The Township Receives $900,000 in State Grants For Land Preservation
Princeton Township has been granted $400,000 from the N.J. Department of Environmental Protection (DEP) Green Acres Program for use toward the Coventry Farm land preservation effort, located on The Great Road.
Additionally, the DEP awarded Delaware and Raritan Greenway a $500,000 non-profit land preservation grant to be used toward the Coventry project. Greenway is Central New Jersey's regional land trust.
The grants are products of land preservation efforts begun in 2001 to save the land along The Great Road from being developed. At the time, an agreement with the Hillier Group was in its final stages of planning for age-restricted housing. In the end, Hillier offered to yield the land for conservation with a quarter-million dollar discount of the property's $9.5 million value.
The D&R Greenway works through donations and bargain sale agreements, as was the case in the Hillier agreement. It also works with the state and municipality to leverage funds.
John Watson Jr., administrator of Green Acres, said the program benefits communities that have open space master plans in what is termed as a Planning Incentive Category.
"Basically, the policy of the program is to fund as many worthy projects as we can," he said. The program essentially collects taxes from participating municipalities for open space purposes. These municipalities fall into a Planning Incentive Category, a new classification that raises the state grant share to 50 percent of what is previously collected through the program. Formerly, the state contributed 25 percent of the initial dollar amount.
Mr. Watson said the program achieves a higher level of efficacy by "buying into" open space preservation mandates on municipal master plans. "We try to re-charge municipalities' accounts every year instead of having to re-apply year after year for every parcel of land [to be preserved]," he said.
Further, the program enables municipalities to use the money provided for any open space preservation effort on its master plan, and not simply for one specific project. Princeton Township has decided it will only appropriate the grant toward the Coventry Farm project.

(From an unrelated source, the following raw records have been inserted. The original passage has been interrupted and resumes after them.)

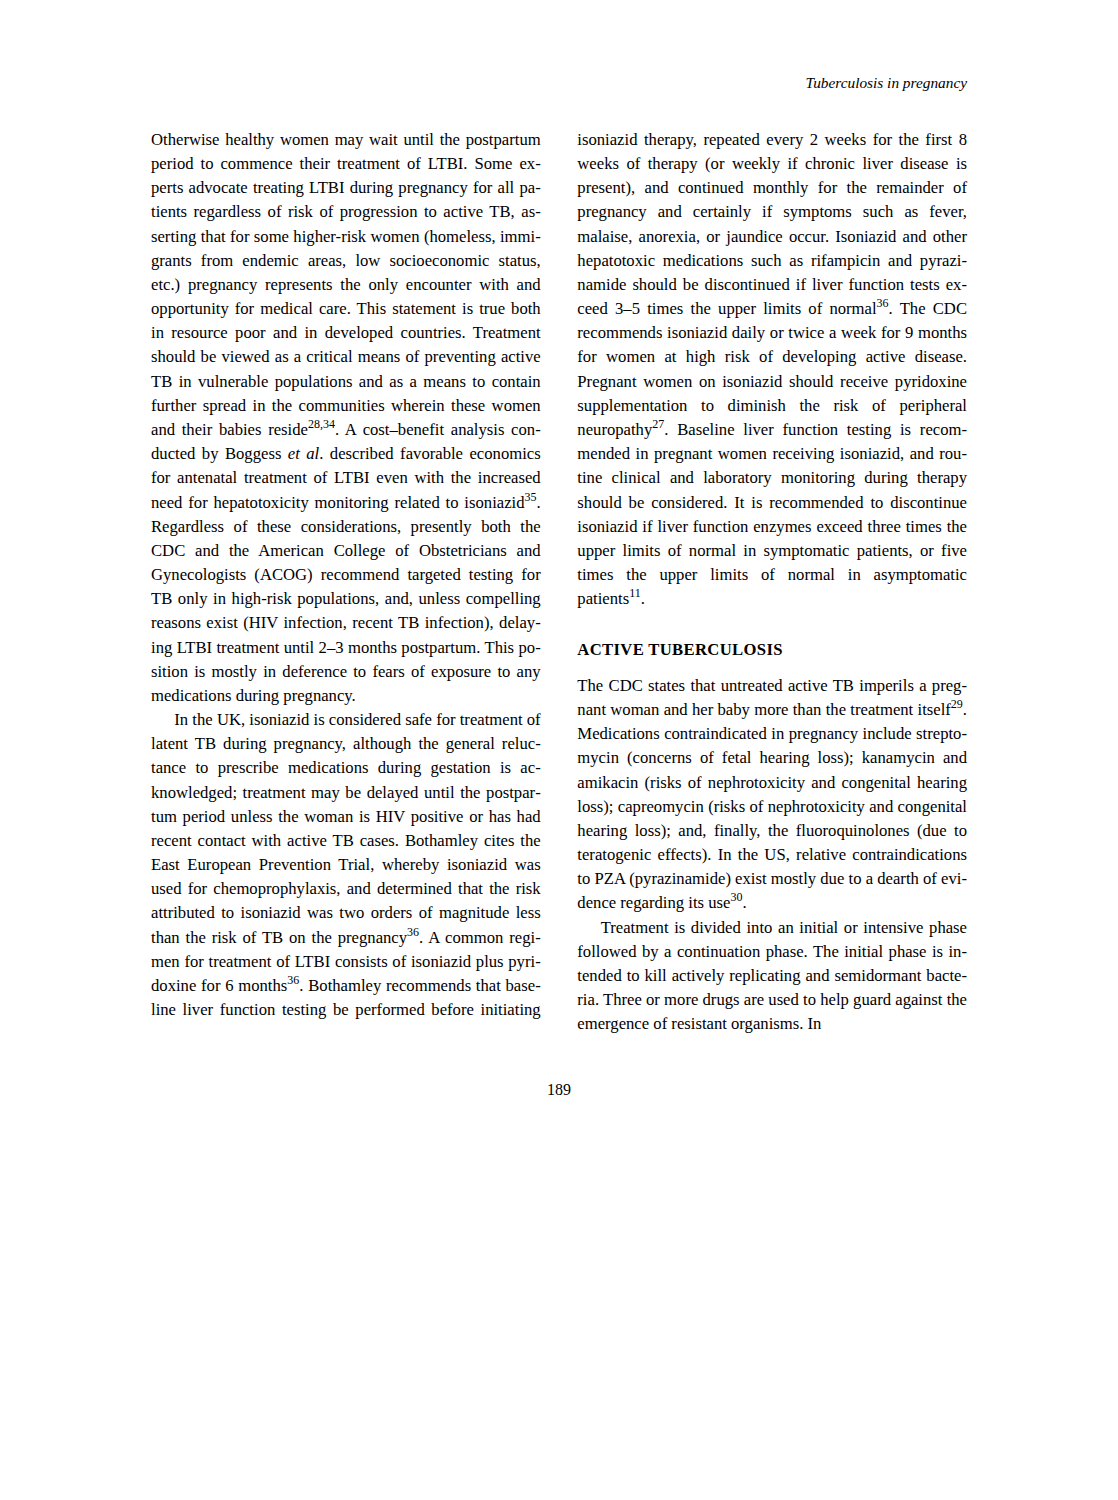Tuberculosis in pregnancy
Otherwise healthy women may wait until the postpartum period to commence their treatment of LTBI. Some experts advocate treating LTBI during pregnancy for all patients regardless of risk of progression to active TB, asserting that for some higher-risk women (homeless, immigrants from endemic areas, low socioeconomic status, etc.) pregnancy represents the only encounter with and opportunity for medical care. This statement is true both in resource poor and in developed countries. Treatment should be viewed as a critical means of preventing active TB in vulnerable populations and as a means to contain further spread in the communities wherein these women and their babies reside28,34. A cost–benefit analysis conducted by Boggess et al. described favorable economics for antenatal treatment of LTBI even with the increased need for hepatotoxicity monitoring related to isoniazid35. Regardless of these considerations, presently both the CDC and the American College of Obstetricians and Gynecologists (ACOG) recommend targeted testing for TB only in high-risk populations, and, unless compelling reasons exist (HIV infection, recent TB infection), delaying LTBI treatment until 2–3 months postpartum. This position is mostly in deference to fears of exposure to any medications during pregnancy.
In the UK, isoniazid is considered safe for treatment of latent TB during pregnancy, although the general reluctance to prescribe medications during gestation is acknowledged; treatment may be delayed until the postpartum period unless the woman is HIV positive or has had recent contact with active TB cases. Bothamley cites the East European Prevention Trial, whereby isoniazid was used for chemoprophylaxis, and determined that the risk attributed to isoniazid was two orders of magnitude less than the risk of TB on the pregnancy36. A common regimen for treatment of LTBI consists of isoniazid plus pyridoxine for 6 months36. Bothamley recommends that baseline liver function testing be performed before initiating isoniazid therapy, repeated every 2 weeks for the first 8 weeks of therapy (or weekly if chronic liver disease is present), and continued monthly for the remainder of pregnancy and certainly if symptoms such as fever, malaise, anorexia, or jaundice occur. Isoniazid and other hepatotoxic medications such as rifampicin and pyrazinamide should be discontinued if liver function tests exceed 3–5 times the upper limits of normal36. The CDC recommends isoniazid daily or twice a week for 9 months for women at high risk of developing active disease. Pregnant women on isoniazid should receive pyridoxine supplementation to diminish the risk of peripheral neuropathy27. Baseline liver function testing is recommended in pregnant women receiving isoniazid, and routine clinical and laboratory monitoring during therapy should be considered. It is recommended to discontinue isoniazid if liver function enzymes exceed three times the upper limits of normal in symptomatic patients, or five times the upper limits of normal in asymptomatic patients11.
Active tuberculosis
The CDC states that untreated active TB imperils a pregnant woman and her baby more than the treatment itself29. Medications contraindicated in pregnancy include streptomycin (concerns of fetal hearing loss); kanamycin and amikacin (risks of nephrotoxicity and congenital hearing loss); capreomycin (risks of nephrotoxicity and congenital hearing loss); and, finally, the fluoroquinolones (due to teratogenic effects). In the US, relative contraindications to PZA (pyrazinamide) exist mostly due to a dearth of evidence regarding its use30.
Treatment is divided into an initial or intensive phase followed by a continuation phase. The initial phase is intended to kill actively replicating and semidormant bacteria. Three or more drugs are used to help guard against the emergence of resistant organisms. In
189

The Township's grant money will be used in conjunction with the grant received by D&R Greenway. That transaction was funded by Princeton Township's Open Space Fund, Princeton Borough, Friends of Princeton Open Space, Mercer County, and several sizable private contributions.
Linda Mead, executive director of D&R Greenway, said the grant represents the efforts of the not-for-profit group. "We take every dollar that is given to us by the state and turn it into acres of land very quickly," she said.
She also emphasized the magnitude of private donations raised by her organization. She said approximately $3.7 million out of the $8.5 million raised through Greenway and through state grants and loans were from private donations. Princeton Township and Borough put forth a combined $1 million toward the project.
Mr. Watson of Green Acres extolled Greenway for its efforts in the project. "I believe the organization has been incredibly effective in creating partnerships to preserve land and soliciting donations for funding," he said.
In addition to recognizing Green Acres, Greenway, and Friends of Princeton Open Space, Princeton Township Mayor Phyllis Marchand credited the commitment of Township residents in regard to the open space tax.
"We can only applaud their efforts, we could not have gotten the acreage we did without all of these parts working together," she said. "We don't always have the funds we need," she added.
The 155-acre Coventry Farm was once owned by Princeton's Winant family. Twenty-three acres will be used for a park, 28 acres will be used for recreation adjacent to John Witherspoon Woods and Mountain Lakes, and 93 acres of the Coventry property will be preserved as open space.
The Winant House that lies on 11 acres of the site is owned by Princeton Day School. The $1.4 million park project will include two baseball fields, two soccer fields, 98 parking spaces, a children's play equipment area, and restroom facilities.
The park is set for completion by the end of 2004.